Set down the balcony gardening passage word for word, from "The quest to" up to and including "months to come.".

══ Text segment ══

The quest to produce tasty tomatoes is still on, given that last year's yield was so low that each tomato harvested was probably worth hundreds. Over the past year I've hopefully improved on my gardening skills though, having accumulated experience, read two books on soil science and microbes, and now that we have the bokashi system. I've observed pollinators like butterflies and bees hanging out on my balconies in the fourth floor, and I've been able to nurse some sick tomato plants back to health. One of my goals is to create a jungle-like atmosphere in the bedroom balcony, with the help of climbing plants, but everything takes time so I will only be able to see if it works in the months to come.

═══
══ Excerpted records ══

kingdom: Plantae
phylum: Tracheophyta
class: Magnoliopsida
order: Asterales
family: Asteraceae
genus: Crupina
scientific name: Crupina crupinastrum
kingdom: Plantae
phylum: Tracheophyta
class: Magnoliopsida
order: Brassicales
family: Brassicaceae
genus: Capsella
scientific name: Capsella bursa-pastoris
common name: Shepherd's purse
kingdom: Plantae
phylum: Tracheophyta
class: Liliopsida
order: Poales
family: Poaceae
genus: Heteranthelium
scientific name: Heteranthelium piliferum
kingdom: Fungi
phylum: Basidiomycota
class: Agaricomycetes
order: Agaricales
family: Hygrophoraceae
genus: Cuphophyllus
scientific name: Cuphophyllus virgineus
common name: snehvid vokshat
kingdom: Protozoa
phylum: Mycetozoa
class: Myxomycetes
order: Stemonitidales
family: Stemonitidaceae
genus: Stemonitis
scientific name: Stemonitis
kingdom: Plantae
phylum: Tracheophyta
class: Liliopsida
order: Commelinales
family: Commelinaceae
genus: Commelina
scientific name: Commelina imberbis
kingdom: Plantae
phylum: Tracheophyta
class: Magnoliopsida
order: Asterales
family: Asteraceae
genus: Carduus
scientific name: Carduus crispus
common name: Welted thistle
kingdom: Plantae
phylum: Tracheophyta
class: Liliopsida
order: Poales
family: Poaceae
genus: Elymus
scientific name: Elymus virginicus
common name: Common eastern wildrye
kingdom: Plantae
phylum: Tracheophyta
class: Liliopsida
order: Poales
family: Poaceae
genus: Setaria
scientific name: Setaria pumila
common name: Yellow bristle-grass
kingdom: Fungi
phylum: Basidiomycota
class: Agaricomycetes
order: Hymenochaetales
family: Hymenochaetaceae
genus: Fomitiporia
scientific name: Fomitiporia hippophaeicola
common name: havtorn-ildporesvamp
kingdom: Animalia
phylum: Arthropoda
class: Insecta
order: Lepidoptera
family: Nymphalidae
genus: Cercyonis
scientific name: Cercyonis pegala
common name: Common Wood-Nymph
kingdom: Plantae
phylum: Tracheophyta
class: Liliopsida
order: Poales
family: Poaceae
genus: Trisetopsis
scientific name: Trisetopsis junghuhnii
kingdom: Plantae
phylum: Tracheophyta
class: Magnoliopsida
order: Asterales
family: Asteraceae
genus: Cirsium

═══

_Solution to this task_
The quest to produce tasty tomatoes is still on, given that last year's yield was so low that each tomato harvested was probably worth hundreds. Over the past year I've hopefully improved on my gardening skills though, having accumulated experience, read two books on soil science and microbes, and now that we have the bokashi system. I've observed pollinators like butterflies and bees hanging out on my balconies in the fourth floor, and I've been able to nurse some sick tomato plants back to health. One of my goals is to create a jungle-like atmosphere in the bedroom balcony, with the help of climbing plants, but everything takes time so I will only be able to see if it works in the months to come.